There's a 54% chance the stock market will go up tomorrow. That's the historical probability that stocks will rise in any given day. Usually daily movements are modest. But what if tomorrow, the stock market doesn't just tick upward? What if tomorrow is the day the stock market skyrockets to levels we've never seen before? Here's exactly what to do (and what not to do) when the stock market rallies.
1. Make a stock watch list
Of course you know you're supposed to buy low and sell high. But let's acknowledge that it's hard to contain your exuberance after a banner day. Now is the perfect time to make a stock watch list so that you're ready to pounce when the market dips.
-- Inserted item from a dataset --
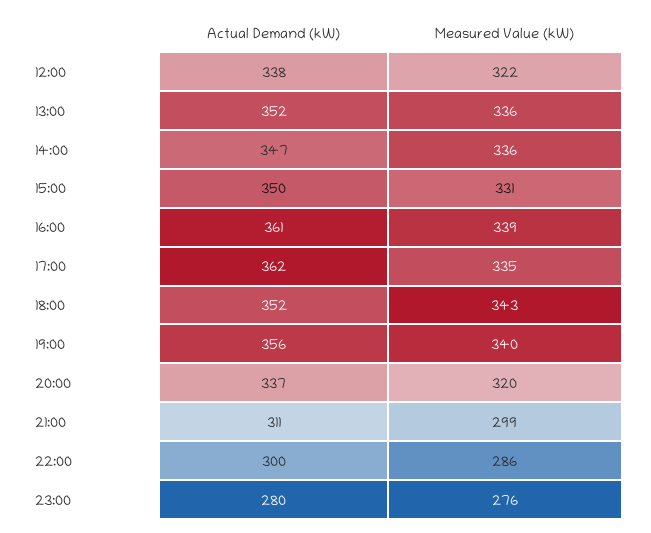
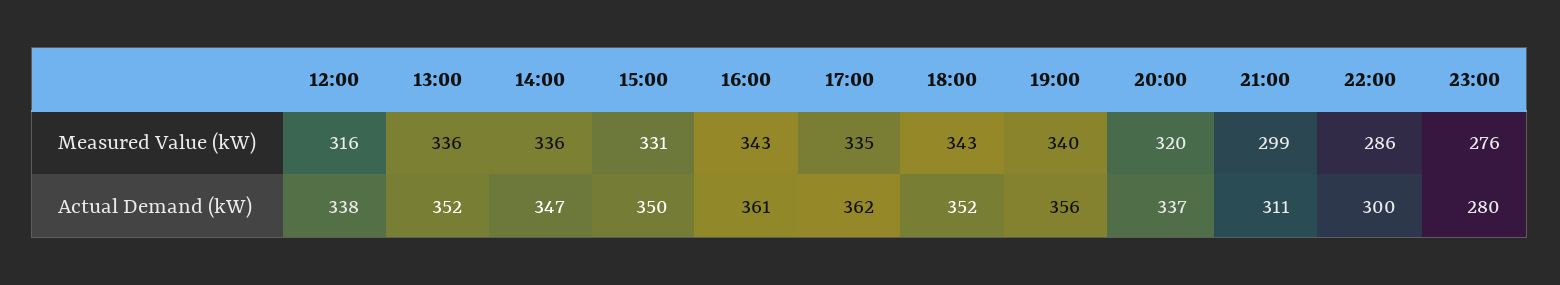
Measured Value (kW), 12:00: 322 -> 316
Measured Value (kW), 16:00: 339 -> 343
But successful investors don't buy stocks because of what happened in a single day. Every stock you're seriously considering needs an investing thesis. Ask yourself whether that company is keeping up with broader trends and just how wide its economic moat is.
2. Consider why stocks skyrocketed
Think back to late summer. How many times did the stock market rally because investors got overly excited about another stimulus bill that never came to fruition? On the flip side, sometimes the stock market soars for good reason. Take March and April. The stock market panicked over COVID-19. But even back in March, few believed that humanity was doomed or that we would be trapped at home forever. The stock market rallied because many investors considered what was happening in the big picture and jumped at the long-term opportunity.
The stock market basically tells us what investors think is going to happen. Other investors can't predict the future any better than you can. So it's essential to keep your perspective. Avoid making any drastic moves on a single-day rally. It may not be based in reality.
3. Do what you put off when the market was down
You never want to sell stocks after a bad day -- whether you're doing so out of panic or because you need cash. But when stocks are on a tear, it's time to do what you were putting off in a down market.
If you need to rebalance your portfolio, do it now while stocks are high. Now is also a good time to rid yourself of any stocks you've been wanting to sell. The same goes for selling part of your portfolio because you have a short-term need, even if you don't have specific stocks you want to unload. As a general rule, you don't want money invested in the stock market that you expect you'll need in the next five years, so it's best to cash out on the upside.
4. Check out defensive stocks
If you invest in the latest growth stock that's in the headlines, you'll overpay along with everyone else. But if you're interested in any defensive stocks, meaning the ones that tend to perform at the same level or sometimes even better during a bear market, this could be the time to buy. Examples include utility stocks and consumer staples stocks, because people still need electricity and groceries no matter what happens in the economy. If you suspect the market is overpriced and you believe investing in gold stocks could be a good hedge, perhaps it's time to put a small percentage of your portfolio in the yellow metal.
5. Go ahead and buy if you see value
Back to that stock watch list. Are you truly confident in your investing thesis? Would you still want to own that stock if its price suddenly tanked by 20% or 30%? If the answer is no, that stock isn't even worthy of a place on your watch list. But if the answer is an unabashed "yes," go ahead and invest if you want. Don't worry that you've missed the bottom or that you're overpaying a bit.
Otherwise, the best solution is to ignore all the hype and stick with your investment strategy. While the odds of the stock market going up tomorrow are slightly better than if you flipped a coin, historically, the market's been up 88% of the time in any given five-year period, and 94% of the time after 10 years. The bottom line is, you don't need to do anything special in a rally if you're already well-positioned in your portfolio.